### TEXTE
╔══

EVE

Paroles Charles Trenet
Musique Charles Trenet
Interprète Charles Trenet
Année 1947 (inédit 1948)

Presque totalement absente au temps du Fou chantant, la religion n'a pas tardé à envahir le répertoire du Trenet chanteur-poète bourgeois : après "le bon Dieu" (Chacun son rêve), saint Pierre (Ding ! Dong !) et Marie (Marie Marie), voici Eve, traitée à la mode crooner.

LA VÉRITÉ SUR ADAM ET EVE
(Les Collections de L'Histoire n°5 ; Jean Bottéro ; juin-août 1999)

Dans la Bible, l'acte d'amour, loin d'être condamné, est présenté comme une activité saine, allègre et enrichissante. Et le péché originel, la faute commise par Adam et Ève, n'a rien à voir avec la sexualité.

Que nous le voulions ou non, pour l'avoir lu nous-mêmes ou l'avoir entendu raconter au cours de notre enfance, c'est encore le récit liminaire du premier livre de la Bible qui fournit à beaucoup d'entre nous l'imagerie essentielle des origines de notre race : cette vieille aventure d'Adam et Ève, du « premier couple humain », à l'autre bout de l'interminable lignée dont nous formons les mailles dernières.

Au temps où la Bible passait pour le Livre de Dieu, écrit ou, pour le moins, dicté par Lui aux fins de nous offrir un catéchisme aussi véridique que son Auteur, des torrents d'éloquence et des rivières d'encre ont été déversés pendant près de vingt siècles pour défendre le mot à mot de cette relation : épiloguer sur la Femme, « os surnuméraire de l'Homme », comme le disait, paraît-il, Bossuet, expliquer comment s'arrangeait le Serpent lorsqu'il ne serpentait pas encore, et déplorer ce trop bref Age d'Or primitif, révolu par la faute de nos premiers parents. Tout cela était proclamé historique - c'est-à-dire véritablement arrivé comme c'est raconté - et sa vérité « événementielle » garantie par Dieu en personne : anathème - et plus d'une fois, hélas ! carrément jeté au feu - quiconque révoquait en doute le récit !

Pour l'essentiel, on en était encore là autour de nos années 1950. Certes, on voulait bien admettre, dans le narré de cette histoire, quelques traits ambigus ou obscurs souffrant des interprétations différentes que chaque théologien échafaudait et défendait pour son compte. Encore fallait-il sauver à toute force la « vérité historique » des linéaments essentiels du récit : l'existence du premier couple et la réalité d'une faute condamnant sa progéniture entière à un état et un comportement radicalement dépravés, et à une existence remplie de contrariétés et de peines.

╚══

### QUESTIONS À TRAITER
**1.** Quelle est la traduction anglaise de cette phrase du texte sur Adam et Ève : « Dans la Bible, l'acte d'amour, loin d'être condamné, est présenté comme une activité saine, allègre et enrichissante. » ?
**2.** Pouvez-vous poursuivre le texte sur Adam et Ève ci-dessus à partir de sa dernière phrase ?

### DONNÉES ENREGISTRÉES
╔══

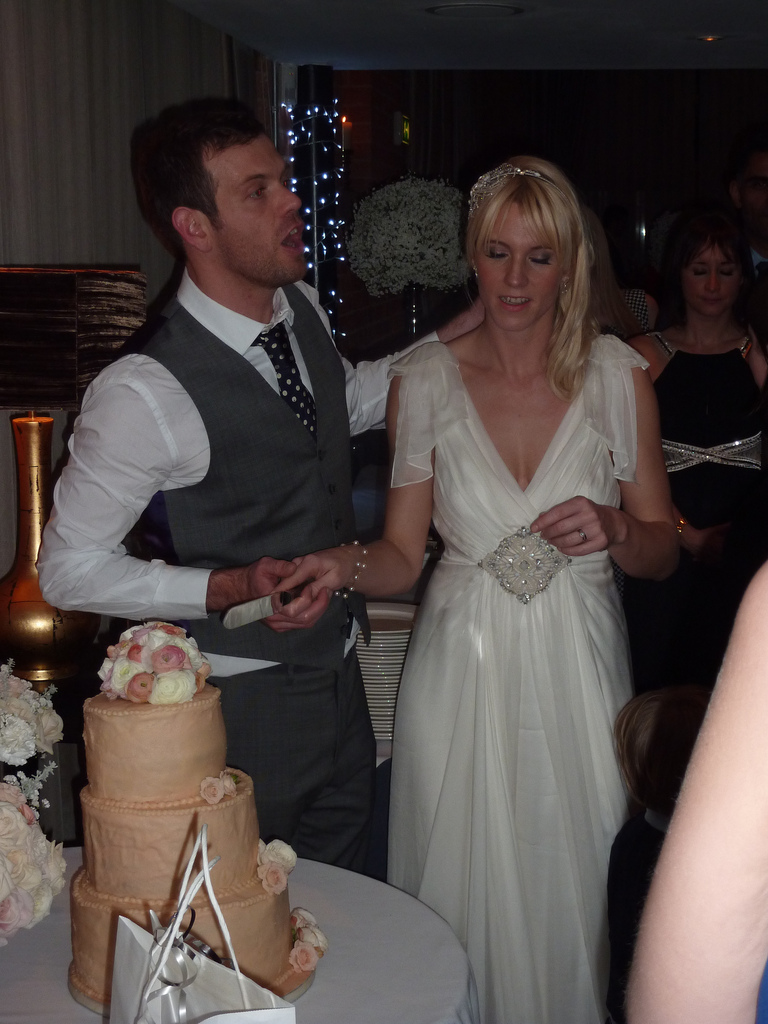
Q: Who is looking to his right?
A: A man.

╚══

### RÉPONSES ATTENDUES
**1.** In the Bible, the act of love, far from being condemned, is presented as a healthy, cheerful and enriching activity.

**2.**
Comment un historien doit-il comprendre ce récit ? Avant de le juger, il lui faudra d'abord le remettre à sa place dans le temps et la propre pensée de son « auteur ». Dans ce but, il rappellera donc que la partie proprement narrative de la Bible, en particulier ses six premiers livres, de la Genèse à Josué, qui forment une certaine unité littéraire, est en réalité - comme on s'en est avisé, depuis un bon siècle, par l'analyse de la langue, du vocabulaire, de la phraséologie et de l'idéologie - composée par l'entrelacement de plusieurs présentations originales de l'histoire biblique, que l'on avait voulu dévotement préserver en les tressant en une corde unique. Ce qui explique, par exemple, dans le texte traditionnel, les nombreux récits doubles, et parfois divergents, du même événement.

De ces œuvres antiques, nous ne connaissons naturellement pas les auteurs, dont il n'est du reste pas dit s'il s'agissait d'individus plutôt que de chapelles. Aussi les identifions-nous, pour abréger, par des dénominations arbitraires tirées de quelque marque de leur style ou de leur optique. Le plus vieux récit, que l'on appelle Yahwiste parce qu'il emploie volontiers le terme de Yahwé pour désigner Dieu, trahit l'état des choses et le monde de pensées qui prévalaient, en Israël, autour du IXe siècle avant notre ère, et en particulier une notion encore bien concrète, figurative et « naïve » du monde surnaturel et de Dieu, que l'on imaginait volontiers intervenant par lui-même ici-bas et mettant, pour ainsi parler, la main à la pâte.

Le récit le plus récent, dont l'esprit « théologique », clérical et méticuleux, transparaît tout du long - et que l'on nomme pour cette raison Document sacerdotal -, est plus jeune de trois bons siècles et enregistre la profonde évolution mentale et religieuse provoquée par les événements responsables du grand Exil et par cet Exil même : alors, le monothéisme absolu s'était à jamais imposé en Israël, avec sa haute conception de la Transcendance radicale de Dieu, bien au-dessus des choses de ce monde, même s'il en demeurait le Souverain et le Responsable suprême.

Yahwiste et Document sacerdotal figurent seuls dans le récit biblique de la Création du Monde et de l'Homme.

Le plus fameux morceau, que tout le monde a plus ou moins en tête parce qu'il commence notre Bible (Genèse, I-II, 4a), fait partie du Document sacerdotal . Il se met d'emblée sur un plan élevé, cosmique et pour ainsi dire abstrait : Dieu crée, par sa seule parole, l'Univers et les grands Ensembles qui le composent et le meublent, sans s'occuper le moins du monde des individus. A la fin, après les espèces animales, il crée l'espèce humaine comme telle : composée de « mâles et femelles » (I, 27), ainsi qu'il se doit.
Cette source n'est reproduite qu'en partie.